Campbell will seek advice from the Department of Agriculture and the F.D.A. about what language it might use on its packaging. In an interview with The Des Moines Register in December, Tom Vilsack, the agriculture secretary, said he planned to hold a meeting with food companies and others in the hope of reaching a compromise before the Vermont law goes into effect.

“I’m going to challenge them to get this thing fixed,” Mr. Vilsack told The Register, adding that he was worried about “chaos in the market” if other states follow suit. “That will cost the industry a substantial amount of money, hundreds of millions of dollars, if not more, and it will ultimately end up costing the consumer,” he said.

A spokeswoman for the Agriculture Department said no date had been set for the meeting, nor had any decisions been made about who would attend.

Ms.
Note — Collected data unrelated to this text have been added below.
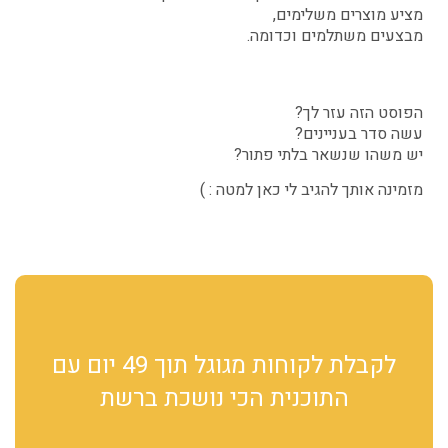
מציע מוצרים משלימים,
מבצעים משתלמים וכדומה.
הפוסט הזה עזר לך?
עשה סדר בעניינים?
יש משהו שנשאר בלתי פתור?
מזמינה אותך להגיב לי כאן למטה : )
לקבלת לקוחות מגוגל תוך 49 יום עם
התוכנית הכי נושכת ברשת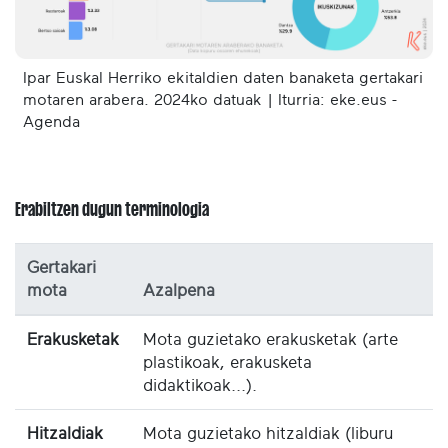
Ipar Euskal Herriko ekitaldien daten banaketa gertakari
motaren arabera. 2024ko datuak | Iturria: eke.eus -
Agenda
Erabiltzen dugun terminologia
Gertakari
mota
Azalpena
Erakusketak
Mota guzietako erakusketak (arte
plastikoak, erakusketa
didaktikoak...).
Hitzaldiak
Mota guzietako hitzaldiak (liburu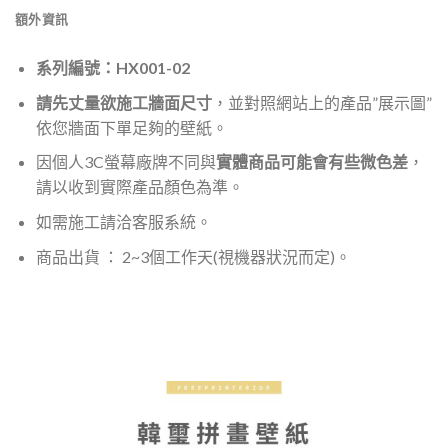
額外資訊
系列編號：HX001-02
請先丈量欲施工牆面尺寸
，並對照網站上的產品”展示圖”
依您牆面下單足夠的壁紙。
因個人3C螢幕廠牌不同與
實體商品可能會有些微色差
，
請以收到實際產品顏色為準。
如需施工請洽客服系統。
商品出貨 ： 2~3個工作天(視機器狀況而定)。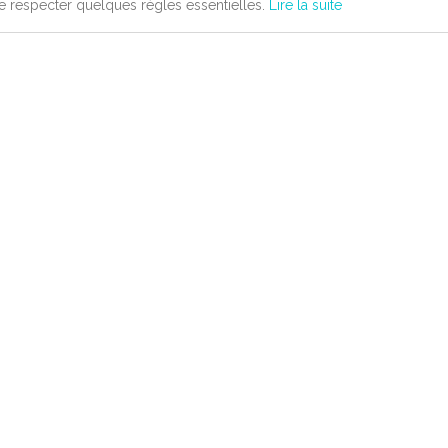
e respecter quelques règles essentielles.
Lire la suite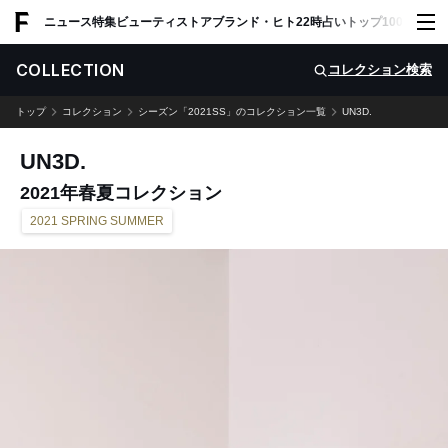
ADVERTISING
ニュース
特集
ビューティ
ストア
ブランド・ヒト
22時占い
トップ100
スナッ
COLLECTION
コレクション検索
トップ
コレクション
シーズン「2021SS」のコレクション一覧
UN3D.
UN3D.
2021年春夏コレクション
2021 SPRING SUMMER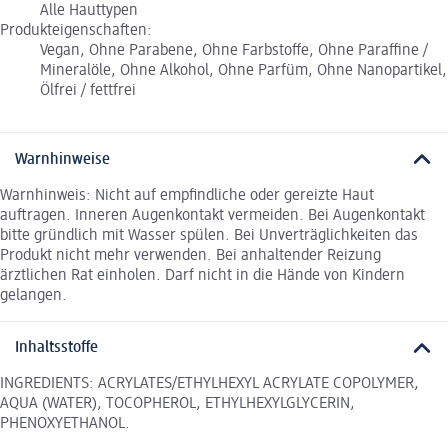
Alle Hauttypen
Produkteigenschaften:
Vegan, Ohne Parabene, Ohne Farbstoffe, Ohne Paraffine /
Mineralöle, Ohne Alkohol, Ohne Parfüm, Ohne Nanopartikel,
Ölfrei / fettfrei
Warnhinweise
Warnhinweis: Nicht auf empfindliche oder gereizte Haut
auftragen. Inneren Augenkontakt vermeiden. Bei Augenkontakt
bitte gründlich mit Wasser spülen. Bei Unverträglichkeiten das
Produkt nicht mehr verwenden. Bei anhaltender Reizung
ärztlichen Rat einholen. Darf nicht in die Hände von Kindern
gelangen.
Inhaltsstoffe
INGREDIENTS: ACRYLATES/ETHYLHEXYL ACRYLATE COPOLYMER,
AQUA (WATER), TOCOPHEROL, ETHYLHEXYLGLYCERIN,
PHENOXYETHANOL.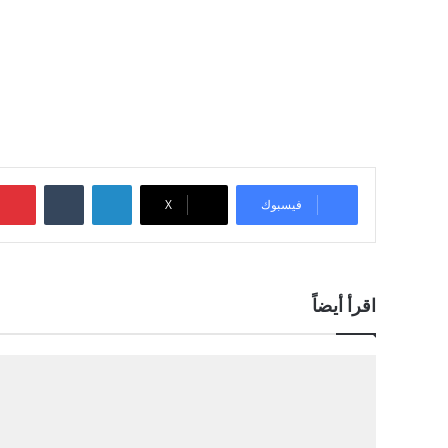
لينكدإن
‏Tumblr
فيسبوك
‫X
اقرأ أيضاً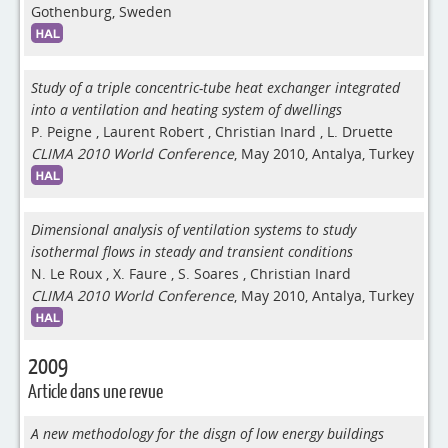
Gothenburg, Sweden
Study of a triple concentric-tube heat exchanger integrated
into a ventilation and heating system of dwellings
P. Peigne
,
Laurent Robert
,
Christian Inard
,
L. Druette
CLIMA 2010 World Conference
, May 2010, Antalya, Turkey
Dimensional analysis of ventilation systems to study
isothermal flows in steady and transient conditions
N. Le Roux
,
X. Faure
,
S. Soares
,
Christian Inard
CLIMA 2010 World Conference
, May 2010, Antalya, Turkey
2009
Article dans une revue
A new methodology for the disgn of low energy buildings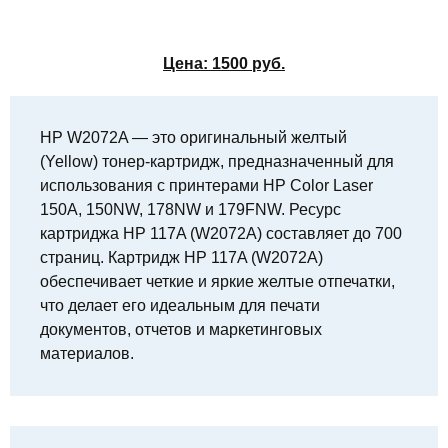
Цена:
1500
руб.
HP W2072A — это оригинальный желтый
(Yellow) тонер-картридж, предназначенный для
использования с принтерами HP Color Laser
150A, 150NW, 178NW и 179FNW. Ресурс
картриджа HP 117A (W2072A) составляет до 700
страниц. Картридж HP 117A (W2072A)
обеспечивает четкие и яркие желтые отпечатки,
что делает его идеальным для печати
документов, отчетов и маркетинговых
материалов.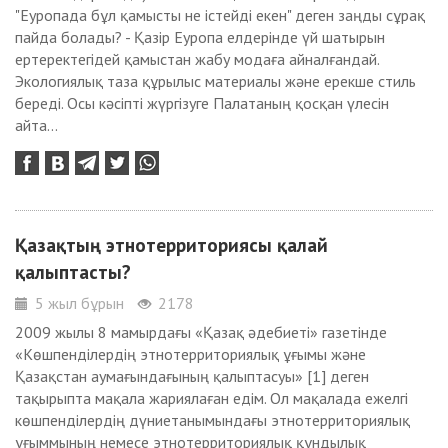
"Еуропада бұл қамысты не істейді екен" деген заңды сұрақ
пайда болады? - Қазір Еуропа елдерінде үй шатырын
ертеректегідей қамыстан жабу модаға айналғандай.
Экологиялық таза құрылыс материалы және ерекше стиль
береді. Осы кәсіпті жүргізуге Палатаның қосқан үлесін
айта...
Қазақтың этнотерриториясы қалай
қалыптасты?
5 жыл бұрын
2178
2009 жылы 8 мамырдағы «Қазақ әдебиеті» газетінде
«Көшпенділердің этнотерриториялық ұғымы және
Қазақстан аумағындағының қалыптасуы» [1] деген
тақырыпта мақала жариялаған едім. Ол мақалада ежелгі
көшпенділердің дүниетанымындағы этнотерриториялық
ұғыммының немесе этнотерриториялық құндылық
Morrison said that complying with Vermont’s law was expensive but that establishment of a national mandatory labeling standard to take effect over a period of time would allow companies to work the changes into their business operations with little cost. She noted that adoption of the 1990 Nutrition Labeling and Education Act, which required companies to add nutritional information to their labels, did not significantly raise costs.

Ms. Morrison said she could not speculate on how the move to label all of Campbell’s products might affect the company’s sales. In 2011, food manufacturers themselves introduced a program called Facts Up Front to make information about the amount of sugar, salt, fat and calories in their products even more obvious by putting it out front in an easy-to-read format, which had no notable impact on sales.
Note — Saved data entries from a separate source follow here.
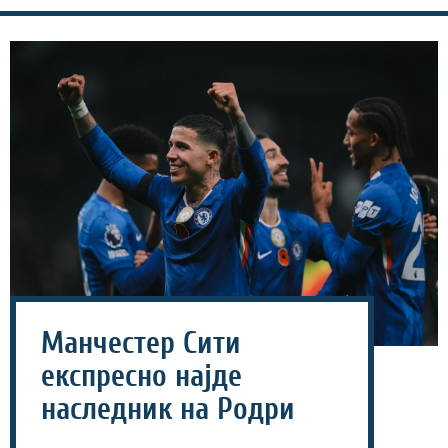
Манчестер Сити
експресно најде
наследник на Родри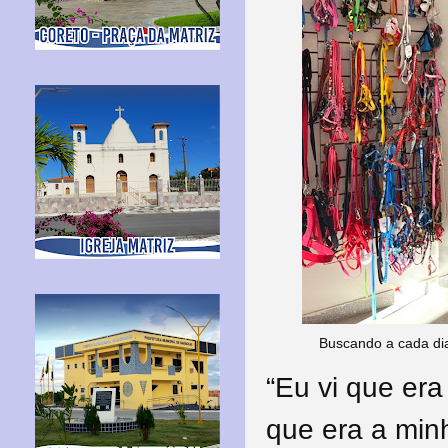
Buscando a cada dia
“Eu vi que er
que era a minh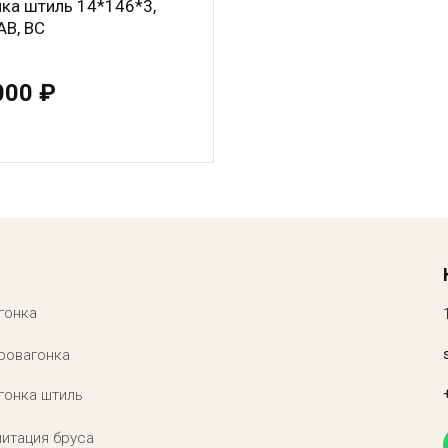
нка штиль 14*146*3,
АВ, ВС
000 ₽
гонка
ровагонка
гонка штиль
итация бруса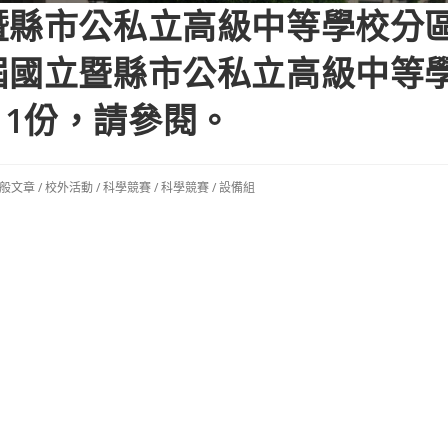
暨縣市公私立高級中等學校分
屆國立暨縣市公私立高級中等
1份，請參閱。
一般文章
/
校外活動
/
科學競賽
/
科學競賽
/
設備組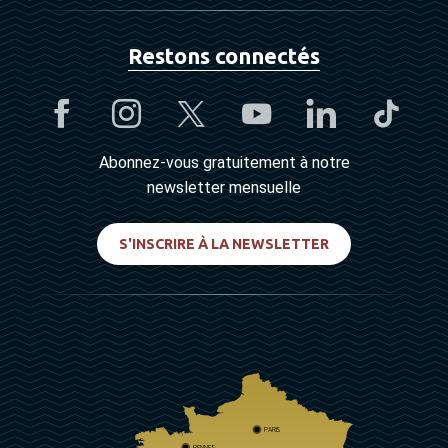
Restons connectés
Abonnez-vous gratuitement à notre
newsletter mensuelle
S'INSCRIRE À LA NEWSLETTER
PARIS
RENNES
Last year, Campbell created the website that offers information about the ingredients in its products and how they are used, including those items that come from genetically engineered crops.

It discloses, for instance, that among the ingredients in Campbell’s Cream of Mushroom soup, the vegetable oil, monosodium glutamate and modified food starch may come from genetically engineered sources. The website has had no apparent impact on sales, according to a company spokeswoman.
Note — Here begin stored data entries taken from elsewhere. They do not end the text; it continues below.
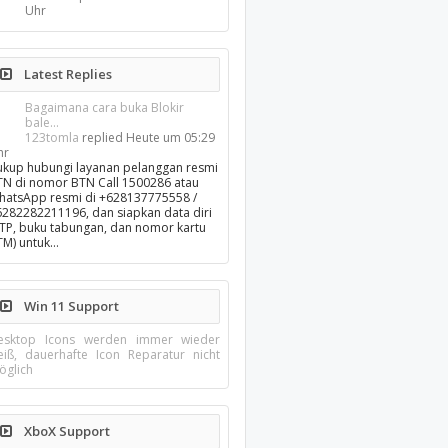
Uhr
Latest Replies
Bagaimana cara buka Blokir
bale...
123tomla
replied
Heute um 05:29
hr
ukup hubungi layanan pelanggan resmi
TN di nomor BTN Call 1500286 atau
hatsApp resmi di +628137775558 /
6282282211196, dan siapkan data diri
KTP, buku tabungan, dan nomor kartu
TM) untuk…
Win 11 Support
esktop Icons werden immer wieder
eiß, dauerhafte Icon Reparatur nicht
öglich
XboX Support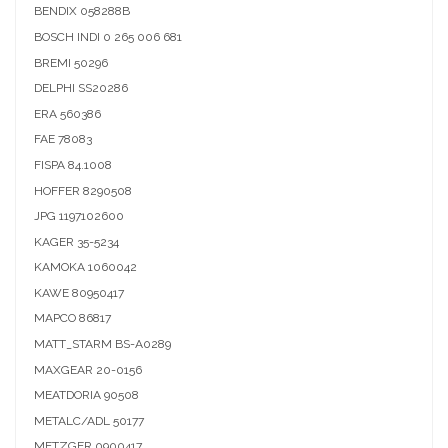
BENDIX
058288B
BOSCH INDI
0 265 006 681
BREMI
50296
DELPHI
SS20286
ERA
560386
FAE
78083
FISPA
84.1008
HOFFER
8290508
JPG
1197102600
KAGER
35-5234
KAMOKA
1060042
KAWE
80950417
MAPCO
86817
MATT_STARM
BS-A0289
MAXGEAR
20-0156
MEATDORIA
90508
METALC/ADL
50177
METZGER
0900417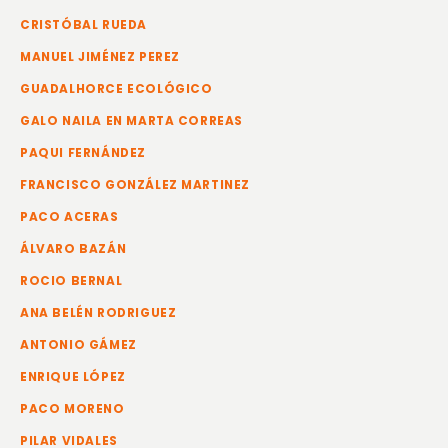
CRISTÓBAL RUEDA
MANUEL JIMÉNEZ PEREZ
GUADALHORCE ECOLÓGICO
GALO NAILA EN MARTA CORREAS
PAQUI FERNÁNDEZ
FRANCISCO GONZÁLEZ MARTINEZ
PACO ACERAS
ÁLVARO BAZÁN
ROCIO BERNAL
ANA BELÉN RODRIGUEZ
ANTONIO GÁMEZ
ENRIQUE LÓPEZ
PACO MORENO
PILAR VIDALES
“We’ve always believed consumers have a right to know what’s in their food,” Ms. Morrison said. “We know that 92 percent of Americans support G.M.O. labeling, and transparency is a critical part of our purpose.”

Phil Lempert, a food industry expert and founder of, said it could be risky for a company to disclose genetically altered ingredients. “I think it would get a lot of credit for transparency and that its stock would get a pop, if it were publicly traded,” Mr. Lempert said. “But I think a consumer could be confused by it and put the product back on the shelf and grab something else.”

Mr. Lempert and other marketing experts recommended that the company use clear language to inform its consumers.

“We’re in uncharted territory here,” said Carl Jorgensen, director of global consumer strategy and wellness at Daymon Worldwide, a consulting firm. While studies have shown that consumers favor such labeling, he said he did not know of data collected on the impact of labels on sales.

Campbell joined other major food companies in fighting efforts to impose mandatory labeling in California and Washington State, spending more than $1 million, according to the Environmental Working Group. It is also a member of the Grocery Manufacturers Association, a trade group that has spent millions trying to get a bill passed in Congress that would make labeling voluntary and pre-empt state labeling efforts.

“We will withdraw from any coalition that doesn’t support mandatory labeling,” Ms. Morrison said. “We were involved in fighting the state ballots in California and Washington out of concern over a state-by-state patchwork, yet we didn’t participate in the fights in any other state beyond those. Any money we did spend after that was in support of seeking a federal solution.”